* **PROMPT 1**
From the text on grinding force, list every grinding condition under which Huang et al. carried out their grinding experiments on SiCp/Al composites.

------ TEXT PROVIDED

Three different phases of material deformation modes

In general, grinding force plays an important role in grinding process. It not only directly affects the grinding wheel wear, grinding accuracy, grinding temperature, and surface integrity, but also strongly affects the material removal mechanism [1]. At present, the modeling of grinding force mainly includes two kinds. One method is to predict the grinding force by planning, statistics, neural network, gray prediction, and other methods based on the sample values of grinding force measured in grinding experiments. The other is using kinematic model and mechanical model to establish the mathematical expression of grinding force based on a mass of experimental data [2].

It is very difficult to observe and analyze the grinding process experimentally because of many abrasive grains, irregular geometric shape, and inconsistent grinding depth. In the prediction of experimental grinding force, Huang et al. [3] studied the influence of grinding depth and table speed on grinding force and grinding force ratio through grinding experiments of SiC particle reinforced aluminum matrix composites (SiCp/Al) under wet, dry, low temperature, and ELID grinding conditions. Fuh and Wang [4] used BP neural network to model and predict the grinding force in creep feed grinding process. Gu et al. [5] measured the grinding forces under different parameters by grinding tests and established the prediction model of grinding force of multi-grain abrasive by using the support vector machine (SVM) prediction method based on particle swarm optimization.

------------
------ DATA EXTRACT

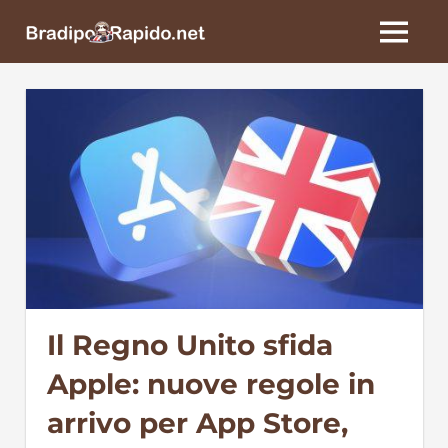
Skip
BradipoRapido.net
to
MENU
content
Il Regno Unito sfida
Apple: nuove regole in
arrivo per App Store,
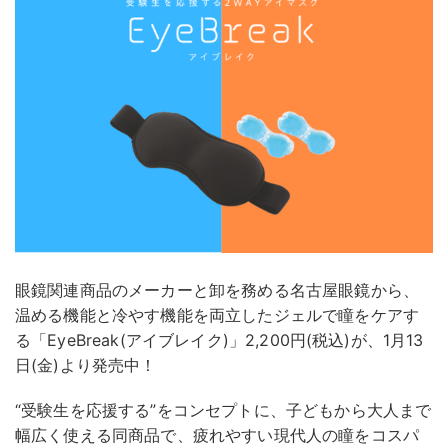
眼鏡関連商品のメーカーと卸を務める名古屋眼鏡から、
温める機能と冷やす機能を両立したジェルで瞳をケアす
る「EyeBreak(アイブレイク)」2,200円(税込)が、1月13
日(金)より発売中！
“受験生を応援する”をコンセプトに、子どもから大人まで
幅広く使える同商品で、疲れやすい現代人の瞳をコスパ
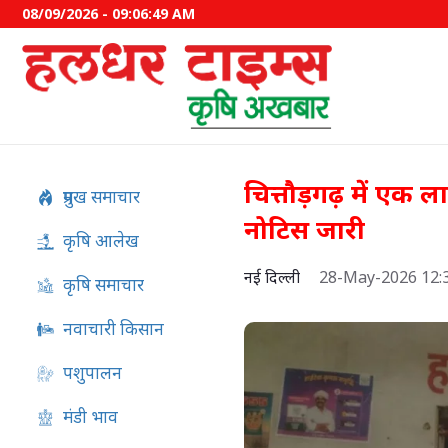
08/09/2026 - 09:06:50 AM
चित्तौड़गढ़ में एक 
प्रमुख समाचार
नोटिस जारी
कृषि आलेख
नई दिल्ली
28-May-2026 12:
कृषि समाचार
नवाचारी किसान
पशुपालन
अफ्रीकी स्वाइन फीवर का स्वदेशी
मंडी भाव
विकसित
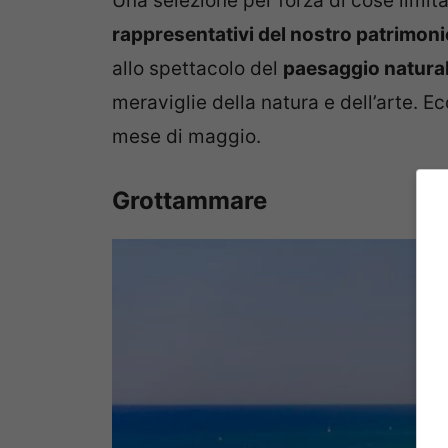
Una selezione per forza di cose limit
rappresentativi del nostro patrimoni
allo spettacolo del
paesaggio natura
meraviglie della natura e dell’arte. Ec
mese di maggio.
Grottammare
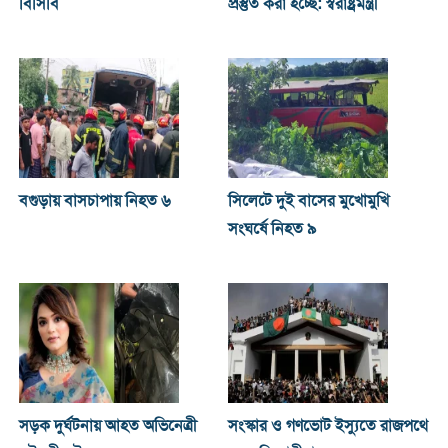
বিসিবি
প্রস্তুত করা হচ্ছে: স্বরাষ্ট্রমন্ত্রী
বগুড়ায় বাসচাপায় নিহত ৬
সিলেটে দুই বাসের মুখোমুখি
সংঘর্ষে নিহত ৯
সড়ক দুর্ঘটনায় আহত অভিনেত্রী
সংস্কার ও গণভোট ইস্যুতে রাজপথে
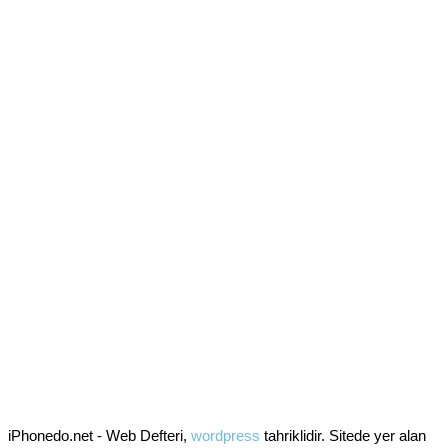
iPhonedo.net - Web Defteri,
wordpress
tahriklidir. Sitede yer alan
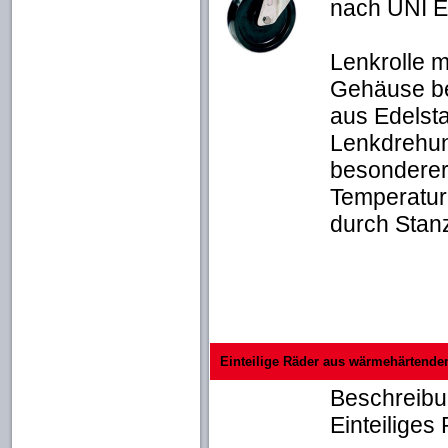
nach UNI E
Lenkrolle m
Gehäuse be
aus Edelsta
Lenkdrehun
besonderer
Temperaturen
durch Stanz
Einteilige Räder aus wärmehärtende
Beschreib
Einteilige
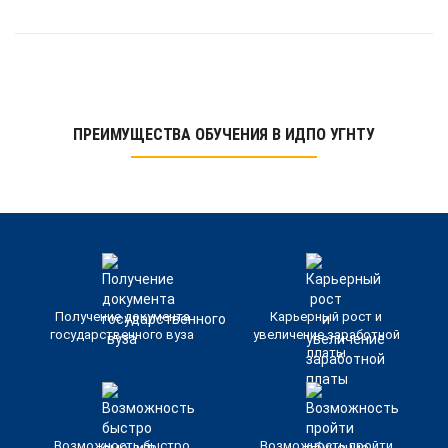
ПРЕИМУЩЕСТВА ОБУЧЕНИЯ В ИДПО УГНТУ
Получение документа
Карьерный рост и
государственного вуза
увеличение заработной
платы
Возможность быстро
Возможность пройти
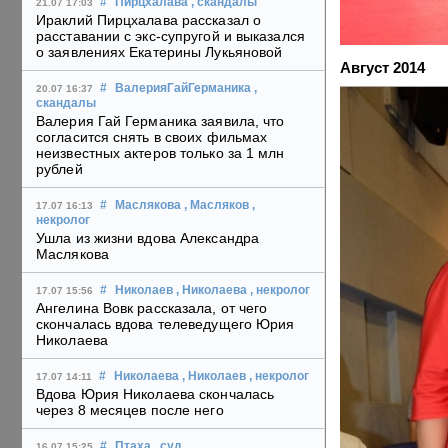
#
Пирцхалава
, скандалы
21.07 17:03
Ираклий Пирцхалава рассказал о
расставании с экс-супругой и выказался
о заявлениях Екатерины Лукьяновой
Август 2014
#
ВалерияГайГерманика
,
20.07 16:37
скандалы
Валерия Гай Германика заявила, что
согласится снять в своих фильмах
неизвестных актеров только за 1 млн
рублей
#
Маслякова
, Масляков
,
17.07 16:13
некролог
Ушла из жизни вдова Александра
Маслякова
#
Николаев
, Николаева
, некролог
17.07 15:56
Ангелина Вовк рассказала, от чего
скончалась вдова телеведущего Юрия
Николаева
#
Николаева
, Николаев
, некролог
17.07 14:11
Вдова Юрия Николаева скончалась
через 8 месяцев после него
#
Птаха
, суд
,
16.07 15:25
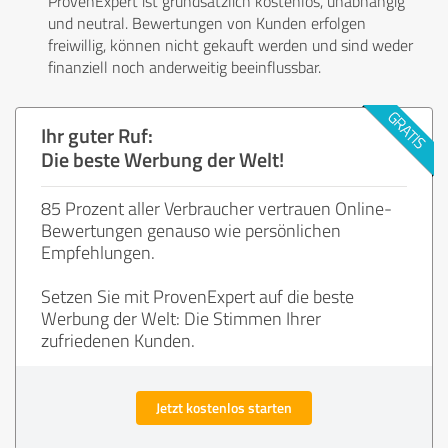
ProvenExpert ist grundsätzlich kostenlos, unabhängig
und neutral. Bewertungen von Kunden erfolgen
freiwillig, können nicht gekauft werden und sind weder
finanziell noch anderweitig beeinflussbar.
Ihr guter Ruf:
Die beste Werbung der Welt!
85 Prozent aller Verbraucher vertrauen Online-
Bewertungen genauso wie persönlichen
Empfehlungen.
Setzen Sie mit ProvenExpert auf die beste
Werbung der Welt: Die Stimmen Ihrer
zufriedenen Kunden.
Jetzt kostenlos starten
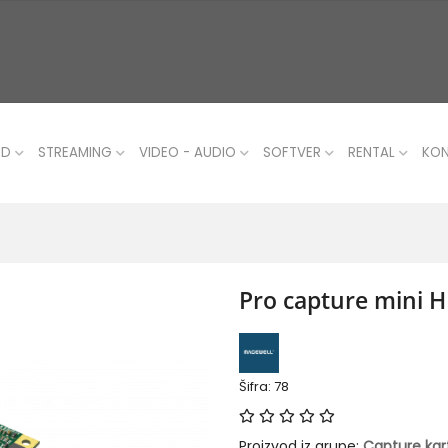
UD
STREAMING
VIDEO - AUDIO
SOFTVER
RENTAL
KO
Pro capture mini 
Šifra: 78
Proizvod iz grupe:
Capture kar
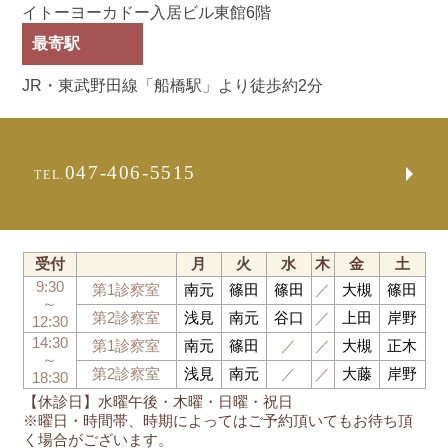
イトーヨーカドー入居ビル東館6階
最寄駅
JR・東武野田線「船橋駅」より徒歩約2分
047-406-5515
TEL.
受付
月
火
水
木
金
土
9:30
第1診察室
南元
篠田
篠田
／
大槻
篠田
～
第2診察室
浅見
南元
谷口
／
上田
岸野
12:30
14:30
第1診察室
南元
篠田
／
／
大槻
正木
～
第2診察室
浅見
南元
／
／
大藤
岸野
18:30
【休診日】水曜午後・木曜・日曜・祝日
※曜日・時間帯、時期によってはご予約頂いてもお待ち頂
く場合がございます。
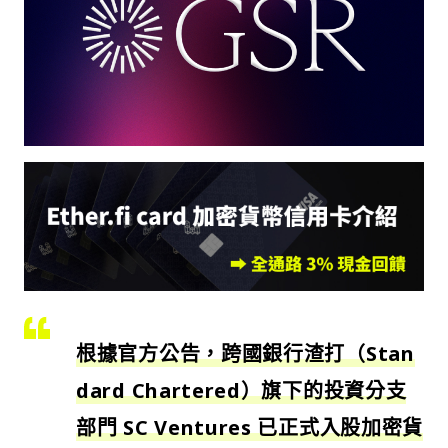
根據官方公告，跨國銀行渣打（Stan
dard Chartered）旗下的投資分支
部門 SC Ventures 已正式入股加密貨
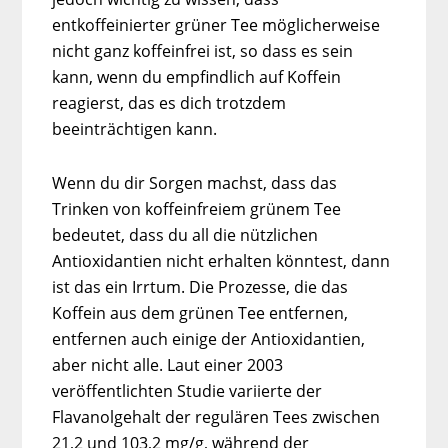
entkoffeinierter grüner Tee möglicherweise
nicht ganz koffeinfrei ist, so dass es sein
kann, wenn du empfindlich auf Koffein
reagierst, das es dich trotzdem
beeinträchtigen kann.
Wenn du dir Sorgen machst, dass das
Trinken von koffeinfreiem grünem Tee
bedeutet, dass du all die nützlichen
Antioxidantien nicht erhalten könntest, dann
ist das ein Irrtum. Die Prozesse, die das
Koffein aus dem grünen Tee entfernen,
entfernen auch einige der Antioxidantien,
aber nicht alle. Laut einer 2003
veröffentlichten Studie variierte der
Flavanolgehalt der regulären Tees zwischen
21,2 und 103,2 mg/g, während der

------------

* **PROMPT 2**
Reproduce the lines of the listing, starting at the line that contains "iPhonedo.net - Web" and stopping after the line that contains "Возможность пройти", with both of those lines included. Omit the picture markers from your answer.

* **TASK OUTPUT 1**
- Wet
- Dry
- Low temperature
- ELID grinding

* **TASK OUTPUT 2**
iPhonedo.net - Web Defteri,
wordpress
tahriklidir. Sitede yer alan
nach UNI E
Lenkrolle m
Gehäuse be
aus Edelsta
Lenkdrehun
besonderer
Temperaturen
durch Stanz
Einteilige Räder aus wärmehärtende
Beschreib
Einteilige
ПРЕИМУЩЕСТВА ОБУЧЕНИЯ В ИДПО УГНТУ
Получение документа
Карьерный рост и
государственного вуза
увеличение заработной
платы
Возможность быстро
Возможность пройти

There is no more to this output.